A few coals glow red in the white chaos. Usage. Violence.
"Clara."
She looks at me. She sees where I'm looking. The realization hits her like a physical blow. "No," she whispers. "Rowan, no."
"We have to stop the bleeding. You're losing too much."
"No, Rowan, please... I can't..."
"There's no other way. You bleed out in two minutes, or we do this."
I grab the knife and shove the blade into the embers. I wait—the seconds into hours. The steel darkens, then begins to glow. A dull, malevolent cherry red. It looks like the eye of a demon. Clara is sobbing, trying to crawl away, but she’s too weak.
"I can't. I can't do it."
I move to her. I pin her good arm with my knee. I pin her legs with my own. I am heavy. I am inevitable.

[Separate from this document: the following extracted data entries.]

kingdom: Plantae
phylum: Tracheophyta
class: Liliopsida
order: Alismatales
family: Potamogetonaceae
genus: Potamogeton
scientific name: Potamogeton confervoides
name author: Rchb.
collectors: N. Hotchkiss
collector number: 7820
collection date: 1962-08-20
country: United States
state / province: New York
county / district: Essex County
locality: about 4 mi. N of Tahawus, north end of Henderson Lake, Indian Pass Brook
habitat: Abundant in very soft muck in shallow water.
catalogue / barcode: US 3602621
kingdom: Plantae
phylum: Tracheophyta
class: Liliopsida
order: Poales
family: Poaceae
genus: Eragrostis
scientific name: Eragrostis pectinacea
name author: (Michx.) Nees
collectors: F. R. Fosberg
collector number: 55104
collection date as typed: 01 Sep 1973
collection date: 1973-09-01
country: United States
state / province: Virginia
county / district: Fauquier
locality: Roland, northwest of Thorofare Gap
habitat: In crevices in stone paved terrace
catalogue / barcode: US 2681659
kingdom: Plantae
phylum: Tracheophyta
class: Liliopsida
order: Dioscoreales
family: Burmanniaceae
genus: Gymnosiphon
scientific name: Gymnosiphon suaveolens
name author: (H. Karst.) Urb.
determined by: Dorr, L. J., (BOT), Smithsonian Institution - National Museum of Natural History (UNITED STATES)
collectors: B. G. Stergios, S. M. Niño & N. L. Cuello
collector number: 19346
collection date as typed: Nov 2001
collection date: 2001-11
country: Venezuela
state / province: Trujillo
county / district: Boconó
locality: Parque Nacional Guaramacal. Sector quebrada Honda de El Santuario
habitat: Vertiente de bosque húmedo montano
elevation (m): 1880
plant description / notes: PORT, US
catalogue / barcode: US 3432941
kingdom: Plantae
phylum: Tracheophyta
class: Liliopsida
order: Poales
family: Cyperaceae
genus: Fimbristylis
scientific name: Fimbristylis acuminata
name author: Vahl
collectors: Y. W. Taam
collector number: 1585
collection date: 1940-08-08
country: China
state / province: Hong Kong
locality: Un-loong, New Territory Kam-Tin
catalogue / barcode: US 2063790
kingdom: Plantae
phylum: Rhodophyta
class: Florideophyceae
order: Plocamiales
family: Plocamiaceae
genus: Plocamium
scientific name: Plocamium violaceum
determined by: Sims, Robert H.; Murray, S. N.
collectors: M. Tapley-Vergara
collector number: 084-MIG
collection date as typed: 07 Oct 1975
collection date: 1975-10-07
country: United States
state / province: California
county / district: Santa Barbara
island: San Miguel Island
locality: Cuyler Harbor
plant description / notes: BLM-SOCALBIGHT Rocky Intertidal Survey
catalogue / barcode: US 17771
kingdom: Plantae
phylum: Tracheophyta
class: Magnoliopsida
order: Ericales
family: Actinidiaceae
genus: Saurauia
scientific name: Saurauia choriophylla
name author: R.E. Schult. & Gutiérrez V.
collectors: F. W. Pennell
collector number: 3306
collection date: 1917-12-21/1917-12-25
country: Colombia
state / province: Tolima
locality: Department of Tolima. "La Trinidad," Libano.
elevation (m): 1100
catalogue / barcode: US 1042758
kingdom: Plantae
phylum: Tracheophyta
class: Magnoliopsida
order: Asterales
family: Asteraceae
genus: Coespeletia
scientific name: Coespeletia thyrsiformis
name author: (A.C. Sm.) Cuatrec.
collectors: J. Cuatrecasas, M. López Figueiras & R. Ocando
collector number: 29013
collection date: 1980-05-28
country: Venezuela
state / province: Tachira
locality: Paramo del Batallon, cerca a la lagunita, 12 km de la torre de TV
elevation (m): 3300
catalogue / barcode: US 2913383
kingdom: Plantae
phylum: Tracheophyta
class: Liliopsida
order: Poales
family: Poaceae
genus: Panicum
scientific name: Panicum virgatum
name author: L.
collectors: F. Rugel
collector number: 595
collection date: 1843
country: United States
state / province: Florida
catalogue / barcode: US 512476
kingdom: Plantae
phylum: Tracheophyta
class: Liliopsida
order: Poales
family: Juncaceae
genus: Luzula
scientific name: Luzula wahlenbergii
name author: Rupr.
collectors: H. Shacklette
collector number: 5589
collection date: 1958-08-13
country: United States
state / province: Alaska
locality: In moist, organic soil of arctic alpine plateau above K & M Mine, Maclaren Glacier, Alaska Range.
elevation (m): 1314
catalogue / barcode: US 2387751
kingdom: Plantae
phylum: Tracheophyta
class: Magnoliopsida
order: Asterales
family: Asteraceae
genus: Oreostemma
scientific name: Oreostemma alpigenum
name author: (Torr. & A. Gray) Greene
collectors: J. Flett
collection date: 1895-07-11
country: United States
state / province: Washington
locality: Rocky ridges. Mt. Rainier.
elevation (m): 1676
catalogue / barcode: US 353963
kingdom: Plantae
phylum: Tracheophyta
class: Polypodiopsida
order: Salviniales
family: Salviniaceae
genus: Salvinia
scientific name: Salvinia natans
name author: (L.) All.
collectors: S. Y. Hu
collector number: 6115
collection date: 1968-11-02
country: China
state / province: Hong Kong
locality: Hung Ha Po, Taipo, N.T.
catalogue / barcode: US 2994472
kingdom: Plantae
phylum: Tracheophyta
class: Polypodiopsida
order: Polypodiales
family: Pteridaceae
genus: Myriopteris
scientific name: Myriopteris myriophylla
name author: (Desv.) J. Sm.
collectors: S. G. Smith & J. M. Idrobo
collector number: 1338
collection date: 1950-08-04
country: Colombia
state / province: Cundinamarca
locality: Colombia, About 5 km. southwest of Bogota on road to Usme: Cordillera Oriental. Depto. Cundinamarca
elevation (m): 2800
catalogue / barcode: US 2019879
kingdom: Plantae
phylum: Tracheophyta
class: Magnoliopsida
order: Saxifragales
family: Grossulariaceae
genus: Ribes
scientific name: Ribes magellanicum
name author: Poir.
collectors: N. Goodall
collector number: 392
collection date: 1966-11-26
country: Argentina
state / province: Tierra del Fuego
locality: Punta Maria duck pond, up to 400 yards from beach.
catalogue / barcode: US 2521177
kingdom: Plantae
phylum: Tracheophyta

"You can," I say. "You have to."
"It will kill me."
"No. It will save you."
I pull the collar of her shirt down, exposing the wound. The splinter is gone, knocked loose in the struggle, leaving a gaping, weeping hole. I bring the knife close. The heat radiates against my own face, singeing my eyebrows.
"Look at me," I command.
She looks. Her eyes are wide, drowning. "Please..."
"Scream," I tell her. "Scream as loud as you want. Scream at the mountain."
"Rowan..."
I press the glowing steel to the wound. The sound is the worst part.
A wet hiss. The sizzle of fat and meat. The smell hits instantly—sweet, cloying, burnt pork.
It fills the small space, choking us. The smell of us.
Clara screams. It’s a sound that rips the throat.
A sound that has no language, no humanity.
It is pure, animal agony. She thrashes underneath me, bucking like a wild animal caught in a trap.
I hold her down. I hold the knife steady.
I watch smoke curl up from her shoulder.
I am the Enforcer. I am the one who hurts to save. My own tears freeze on my face. I hold it until the smell fills the room, until the hissing stops, until the flesh is sealed in a black, ugly pucker. Then I pull back.
The wound is black. Sealed.
Clara goes limp. She’s passed out. Her head lolls back into the snow.
The knife drops from my hand, hissing in the snow as it cools.
I collapse next to her, shaking so hard my bones rattle.
The wind howls through the broken roof. The shadows on the wall look like teeth.
Rows of them. Biting the dark apart. I look at my hands.
They are stained with ash and blood. Pain translated into faith, the wind whispers—a burnt offering.
I realize I am praying. Keep something alive.